Prime-time hypocrisy

Barbara Walters helped ruin television news. So how did she get to be a martyr for journalistic credibility?

Published May 24, 2001 7:00PM (EDT)

There's a crisis at ABC News. The sanctity of journalism is at stake. The ghost of Edward R. Murrow, even though the news pioneer worked for another network, is being summoned. Why? Barbara Walters is losing her Friday prime-time slot!

Could anything be more pathetic?

Last week, when ABC unveiled its new fall lineup as part of the annual "upfront" presentation for advertisers, gasps were practically audible when the ABC brass announced that its newsmagazine "20/20," hosted by Walters and a fixture on Friday nights for 14 years, was moving to Wednesday nights. Kind of. Actually, it's going to air on Wednesday only for approximately two months, and will return to its usual Friday night slot from December through September.

Pretty minor stuff, considering the networks do an extraordinary amount of juggling to create their all-important schedules. Plus, when one considers the thousands of journalists in both TV and print who are being laid off this year because of corporate cost-cutting, the fact that Walters, who makes $12 million a year to read "20/20" introductions, among other duties, was moved from Friday to Wednesday seems almost comically trivial, no?

No. Much ink has been spilled chronicling Walters' discontent, detailing the somber phone call she received from ABC News president David Westin breaking the news, hand-holding meetings at Walters' home as she processed the shock of the scheduling change, the brave face she put up initially (when not bursting into tears among colleagues), followed by her bitter break with ABC and the possibility that she might just walk out on "20/20," courtesy of a contract loophole.

It's all very dramatic. And it's all flat-out ridiculous. Because somehow in this mini-diva drama Walters has been transformed into a martyr for network news. Well, not somehow. Walters herself was pitching that line when she appeared on her daytime coffee klatch show, "The View," and unburdened herself about the "20/20" drama: "So many of us felt that news is a public trust and should be respected as such, and the perception was that ABC doesn't care about news, and because I was in the center of it there was a great deal ... I was almost becoming a heroine."

Forget the niggling embarrassment last year when Walters OK'd a deal with Campbell's Soup in which her "View" hosts innocuously talked up the product ("My daughter won't eat anything, but she eats Campbell's Mega Noodle") in exchange for Campbell's picking up the program's expenses during a West Coast trip. And never mind that Walters herself has long pioneered the transformation of television news into, literally, parlor gossip. Who, after all, better represents the watering down of television news than Barbara Walters?

How is it, exactly, that we're supposed to see Walters as a shining example of what happens when greedy entertainment execs run roughshod over a network and cast aside the aspirations of the honorable news division?

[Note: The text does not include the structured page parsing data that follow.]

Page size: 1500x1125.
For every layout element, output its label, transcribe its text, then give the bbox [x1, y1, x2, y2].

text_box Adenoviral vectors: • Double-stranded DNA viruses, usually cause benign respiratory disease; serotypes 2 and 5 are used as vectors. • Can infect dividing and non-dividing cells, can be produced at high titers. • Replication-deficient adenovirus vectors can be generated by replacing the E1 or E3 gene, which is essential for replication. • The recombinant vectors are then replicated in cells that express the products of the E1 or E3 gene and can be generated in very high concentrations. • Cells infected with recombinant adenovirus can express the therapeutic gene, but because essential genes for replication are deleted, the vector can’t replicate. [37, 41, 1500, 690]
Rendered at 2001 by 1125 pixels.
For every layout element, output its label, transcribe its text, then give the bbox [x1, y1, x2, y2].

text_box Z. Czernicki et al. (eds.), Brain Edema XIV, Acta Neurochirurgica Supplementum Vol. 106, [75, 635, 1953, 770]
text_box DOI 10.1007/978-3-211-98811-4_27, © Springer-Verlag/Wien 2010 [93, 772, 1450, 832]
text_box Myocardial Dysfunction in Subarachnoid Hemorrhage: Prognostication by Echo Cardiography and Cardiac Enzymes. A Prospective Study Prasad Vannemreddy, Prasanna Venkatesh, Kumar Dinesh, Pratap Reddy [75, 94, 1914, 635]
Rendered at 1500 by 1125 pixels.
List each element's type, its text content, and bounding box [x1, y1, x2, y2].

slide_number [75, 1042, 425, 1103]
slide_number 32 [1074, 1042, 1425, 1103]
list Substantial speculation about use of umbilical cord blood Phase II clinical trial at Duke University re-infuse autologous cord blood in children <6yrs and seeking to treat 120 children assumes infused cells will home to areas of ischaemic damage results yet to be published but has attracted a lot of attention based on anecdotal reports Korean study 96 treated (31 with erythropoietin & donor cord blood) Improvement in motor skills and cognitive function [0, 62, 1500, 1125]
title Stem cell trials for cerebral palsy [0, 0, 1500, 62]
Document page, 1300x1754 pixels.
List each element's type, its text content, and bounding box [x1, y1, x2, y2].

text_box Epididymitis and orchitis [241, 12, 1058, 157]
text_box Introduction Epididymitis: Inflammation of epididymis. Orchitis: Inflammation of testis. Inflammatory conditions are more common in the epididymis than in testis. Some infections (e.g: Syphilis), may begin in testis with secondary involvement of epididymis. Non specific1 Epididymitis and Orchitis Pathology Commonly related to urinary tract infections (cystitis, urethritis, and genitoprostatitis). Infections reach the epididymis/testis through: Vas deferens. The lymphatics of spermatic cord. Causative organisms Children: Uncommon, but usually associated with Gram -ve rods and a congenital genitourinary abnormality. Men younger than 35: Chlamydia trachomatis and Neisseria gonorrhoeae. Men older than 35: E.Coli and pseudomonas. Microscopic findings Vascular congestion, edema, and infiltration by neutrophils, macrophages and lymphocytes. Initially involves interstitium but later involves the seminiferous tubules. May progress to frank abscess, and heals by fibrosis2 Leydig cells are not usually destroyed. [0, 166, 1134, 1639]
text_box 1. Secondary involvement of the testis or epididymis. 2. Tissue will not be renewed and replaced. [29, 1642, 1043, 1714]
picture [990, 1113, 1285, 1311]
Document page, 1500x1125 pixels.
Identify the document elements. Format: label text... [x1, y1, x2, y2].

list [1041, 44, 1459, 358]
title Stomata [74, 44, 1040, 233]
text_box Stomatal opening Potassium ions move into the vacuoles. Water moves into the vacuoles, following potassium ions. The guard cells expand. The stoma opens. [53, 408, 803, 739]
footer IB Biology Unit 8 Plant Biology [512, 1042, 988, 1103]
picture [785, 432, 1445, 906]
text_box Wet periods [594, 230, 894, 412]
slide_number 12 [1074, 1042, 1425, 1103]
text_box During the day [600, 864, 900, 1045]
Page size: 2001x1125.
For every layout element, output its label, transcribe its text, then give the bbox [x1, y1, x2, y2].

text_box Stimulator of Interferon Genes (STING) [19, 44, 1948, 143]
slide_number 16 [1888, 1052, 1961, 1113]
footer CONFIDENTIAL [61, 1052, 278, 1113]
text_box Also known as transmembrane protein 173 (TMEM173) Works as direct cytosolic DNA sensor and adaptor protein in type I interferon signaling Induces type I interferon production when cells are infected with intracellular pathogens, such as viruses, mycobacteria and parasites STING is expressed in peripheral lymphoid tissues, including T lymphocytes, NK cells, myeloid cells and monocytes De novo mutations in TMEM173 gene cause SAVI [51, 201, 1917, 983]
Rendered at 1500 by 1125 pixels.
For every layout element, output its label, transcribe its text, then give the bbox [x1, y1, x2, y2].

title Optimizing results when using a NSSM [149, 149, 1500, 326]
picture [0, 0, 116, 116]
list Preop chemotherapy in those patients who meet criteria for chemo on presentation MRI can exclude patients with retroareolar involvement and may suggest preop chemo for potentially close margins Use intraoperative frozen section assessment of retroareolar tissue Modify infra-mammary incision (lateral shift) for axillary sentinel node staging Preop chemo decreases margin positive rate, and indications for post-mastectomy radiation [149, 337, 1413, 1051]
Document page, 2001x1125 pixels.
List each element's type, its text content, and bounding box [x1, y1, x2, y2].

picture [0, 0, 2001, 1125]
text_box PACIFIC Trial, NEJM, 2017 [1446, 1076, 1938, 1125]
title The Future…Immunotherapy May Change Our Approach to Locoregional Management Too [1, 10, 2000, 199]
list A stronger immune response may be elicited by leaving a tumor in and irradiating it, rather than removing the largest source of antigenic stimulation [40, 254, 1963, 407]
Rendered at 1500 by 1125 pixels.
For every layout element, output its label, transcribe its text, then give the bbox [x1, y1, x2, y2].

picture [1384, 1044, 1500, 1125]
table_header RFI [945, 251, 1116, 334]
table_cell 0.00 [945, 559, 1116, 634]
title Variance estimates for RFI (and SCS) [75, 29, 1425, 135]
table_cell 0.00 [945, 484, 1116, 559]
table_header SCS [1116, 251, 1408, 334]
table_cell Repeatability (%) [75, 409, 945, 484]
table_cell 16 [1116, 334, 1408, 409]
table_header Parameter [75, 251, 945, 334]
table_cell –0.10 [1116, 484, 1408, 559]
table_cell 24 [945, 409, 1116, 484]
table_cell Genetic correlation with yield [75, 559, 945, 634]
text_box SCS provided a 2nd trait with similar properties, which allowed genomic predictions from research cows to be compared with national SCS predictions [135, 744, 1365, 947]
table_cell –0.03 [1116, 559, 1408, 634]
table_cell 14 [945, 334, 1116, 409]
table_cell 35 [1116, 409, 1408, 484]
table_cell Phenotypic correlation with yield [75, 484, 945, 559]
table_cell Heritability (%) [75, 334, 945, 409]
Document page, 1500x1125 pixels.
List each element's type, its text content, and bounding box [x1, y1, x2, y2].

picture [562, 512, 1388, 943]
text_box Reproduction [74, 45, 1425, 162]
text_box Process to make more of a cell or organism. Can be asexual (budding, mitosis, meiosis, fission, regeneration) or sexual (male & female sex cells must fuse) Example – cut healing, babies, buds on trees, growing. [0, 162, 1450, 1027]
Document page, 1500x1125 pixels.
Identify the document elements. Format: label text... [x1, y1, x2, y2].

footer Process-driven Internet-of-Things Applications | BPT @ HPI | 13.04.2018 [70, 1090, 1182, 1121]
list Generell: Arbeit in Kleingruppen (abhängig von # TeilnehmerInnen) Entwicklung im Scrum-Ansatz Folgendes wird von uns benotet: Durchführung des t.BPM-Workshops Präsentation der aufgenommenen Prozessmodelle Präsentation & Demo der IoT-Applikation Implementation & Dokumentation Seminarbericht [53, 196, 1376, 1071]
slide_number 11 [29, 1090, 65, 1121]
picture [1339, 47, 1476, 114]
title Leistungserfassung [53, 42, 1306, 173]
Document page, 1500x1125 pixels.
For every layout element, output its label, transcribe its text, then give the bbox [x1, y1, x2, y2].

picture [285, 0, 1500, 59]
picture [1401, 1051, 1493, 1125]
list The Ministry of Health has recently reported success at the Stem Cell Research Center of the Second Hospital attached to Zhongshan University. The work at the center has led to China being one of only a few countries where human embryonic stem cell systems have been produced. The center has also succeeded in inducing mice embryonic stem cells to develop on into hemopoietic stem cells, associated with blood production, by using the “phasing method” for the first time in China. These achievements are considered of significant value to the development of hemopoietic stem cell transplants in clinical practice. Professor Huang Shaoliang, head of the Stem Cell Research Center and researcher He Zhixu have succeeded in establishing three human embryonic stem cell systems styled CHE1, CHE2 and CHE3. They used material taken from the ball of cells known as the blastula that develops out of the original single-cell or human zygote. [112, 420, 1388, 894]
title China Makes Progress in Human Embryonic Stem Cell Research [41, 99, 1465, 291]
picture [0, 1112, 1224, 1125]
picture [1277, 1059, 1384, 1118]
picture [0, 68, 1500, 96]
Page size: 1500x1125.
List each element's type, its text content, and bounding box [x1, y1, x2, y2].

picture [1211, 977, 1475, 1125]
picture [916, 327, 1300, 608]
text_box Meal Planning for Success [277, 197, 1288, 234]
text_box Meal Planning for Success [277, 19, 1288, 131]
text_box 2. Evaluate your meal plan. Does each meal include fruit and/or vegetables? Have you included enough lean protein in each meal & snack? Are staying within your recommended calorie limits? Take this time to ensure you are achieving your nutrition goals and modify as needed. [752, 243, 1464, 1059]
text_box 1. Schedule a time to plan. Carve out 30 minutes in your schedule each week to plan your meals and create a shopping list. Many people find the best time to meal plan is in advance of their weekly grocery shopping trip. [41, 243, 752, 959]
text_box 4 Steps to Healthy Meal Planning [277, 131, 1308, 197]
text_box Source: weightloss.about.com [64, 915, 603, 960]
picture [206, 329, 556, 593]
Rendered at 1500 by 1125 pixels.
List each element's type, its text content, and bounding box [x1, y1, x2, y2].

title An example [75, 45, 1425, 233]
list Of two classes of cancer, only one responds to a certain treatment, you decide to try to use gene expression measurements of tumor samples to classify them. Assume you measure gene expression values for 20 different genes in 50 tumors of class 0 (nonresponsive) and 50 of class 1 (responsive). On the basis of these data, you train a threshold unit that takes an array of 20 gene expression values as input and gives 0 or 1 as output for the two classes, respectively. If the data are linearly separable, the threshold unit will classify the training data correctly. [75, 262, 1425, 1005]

The story we are being told is that Walters was dissed because ABC cares only about entertainment and has turned its back on hard-hitting, public-interest news programming.

Have any of these commentators, including Dan Rather and Katie Couric, who have rushed to Walters' defense, watched "20/20" lately? Has television news as a profession sunk so low that a show, when not investigating the poor sanitation conditions at discount nail salons, or airing interviews with Macaulay Culkin (Walters: "Tell me about your father"), can suddenly be regarded as a paragon of hard-news reporting? And can it really be possible that a host such as Walters, who's best known for making celebrities cry, is being regarded as a patron saint? Did we mention "20/20" wasn't canceled, but merely moved to a prime-time slot on a different night?

It's reminiscent of the laughable stink that surrounded ABC's 2000 Earth Day special in which teen heartthrob Leonardo DiCaprio interviewed President Clinton. ABC's Sam Donaldson, who plays a journalist on TV, was among those inside the network's news division who were appalled that an actor would get face time with the president.

By now you'd think it was long past the point that somebody would have let the newsies in on what everyone else already knows: News and entertainment are pretty much interchangeable. NBC's Tom Brokaw gets chummy with Jay Leno on late-night TV; CBS's Rather sings train songs on David Letterman's show. Candice Bergen of "Murphy Brown" is considered as a potential "60 Minutes" correspondent, CNN actually hires an actor, Andrea Thompson of "NYPD Blues," to read the news and a political sex scandal is essentially turned into prime-time programming for more than a year.

The two worlds of news and entertainment have fallen lovingly into each other's arms. In the process, the on-air players have become obscenely wealthy -- by being paid as entertainers, not as journalists. And now they're outraged that Walters' "20/20" has been treated as just another piece of network programming, like a sitcom or a TV drama?

It's a little late for that.


By Eric Boehlert

Eric Boehlert, a former senior writer for Salon, is the author of "Lapdogs: How the Press Rolled Over for Bush."